* SUPPLIED ENTRIES:
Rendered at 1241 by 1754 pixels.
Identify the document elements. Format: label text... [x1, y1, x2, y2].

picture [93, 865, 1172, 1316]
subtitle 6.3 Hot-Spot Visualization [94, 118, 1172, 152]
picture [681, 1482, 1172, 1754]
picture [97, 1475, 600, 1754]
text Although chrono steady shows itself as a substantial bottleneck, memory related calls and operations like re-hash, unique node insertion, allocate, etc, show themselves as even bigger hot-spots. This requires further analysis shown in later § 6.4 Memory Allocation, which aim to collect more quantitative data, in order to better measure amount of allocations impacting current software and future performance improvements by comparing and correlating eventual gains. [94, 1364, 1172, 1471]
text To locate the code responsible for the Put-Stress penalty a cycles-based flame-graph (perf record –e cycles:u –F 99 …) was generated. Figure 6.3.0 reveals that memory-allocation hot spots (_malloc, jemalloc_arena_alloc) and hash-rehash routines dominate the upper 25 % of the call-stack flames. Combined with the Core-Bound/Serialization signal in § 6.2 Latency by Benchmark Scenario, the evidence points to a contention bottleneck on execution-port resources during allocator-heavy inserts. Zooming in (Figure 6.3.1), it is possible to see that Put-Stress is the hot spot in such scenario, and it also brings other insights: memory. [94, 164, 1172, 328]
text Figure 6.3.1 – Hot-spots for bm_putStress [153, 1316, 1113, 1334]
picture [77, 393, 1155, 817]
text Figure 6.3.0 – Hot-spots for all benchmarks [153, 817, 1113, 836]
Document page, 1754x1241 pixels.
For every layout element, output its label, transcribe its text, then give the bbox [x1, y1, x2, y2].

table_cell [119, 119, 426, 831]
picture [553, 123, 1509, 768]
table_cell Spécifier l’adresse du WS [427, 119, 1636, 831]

* WRITTEN EXERCISE: Lay out the records above as a two-column CSV with the header row instruction,response and one row per record. Put each record's text and its answer in their own quoted field, with line breaks replaced by spaces.

* SOLUTION:
instruction,response
"Rendered at 1241 by 1754 pixels. Identify the document elements. Format: label text... [x1, y1, x2, y2].","picture [93, 865, 1172, 1316] subtitle 6.3 Hot-Spot Visualization [94, 118, 1172, 152] picture [681, 1482, 1172, 1754] picture [97, 1475, 600, 1754] text Although chrono steady shows itself as a substantial bottleneck, memory related calls and operations like re-hash, unique node insertion, allocate, etc, show themselves as even bigger hot-spots. This requires further analysis shown in later § 6.4 Memory Allocation, which aim to collect more quantitative data, in order to better measure amount of allocations impacting current software and future performance improvements by comparing and correlating eventual gains. [94, 1364, 1172, 1471] text To locate the code responsible for the Put-Stress penalty a cycles-based flame-graph (perf record –e cycles:u –F 99 …) was generated. Figure 6.3.0 reveals that memory-allocation hot spots (_malloc, jemalloc_arena_alloc) and hash-rehash routines dominate the upper 25 % of the call-stack flames. Combined with the Core-Bound/Serialization signal in § 6.2 Latency by Benchmark Scenario, the evidence points to a contention bottleneck on execution-port resources during allocator-heavy inserts. Zooming in (Figure 6.3.1), it is possible to see that Put-Stress is the hot spot in such scenario, and it also brings other insights: memory. [94, 164, 1172, 328] text Figure 6.3.1 – Hot-spots for bm_putStress [153, 1316, 1113, 1334] picture [77, 393, 1155, 817] text Figure 6.3.0 – Hot-spots for all benchmarks [153, 817, 1113, 836]"
"Document page, 1754x1241 pixels. For every layout element, output its label, transcribe its text, then give the bbox [x1, y1, x2, y2].","table_cell [119, 119, 426, 831] picture [553, 123, 1509, 768] table_cell Spécifier l’adresse du WS [427, 119, 1636, 831]"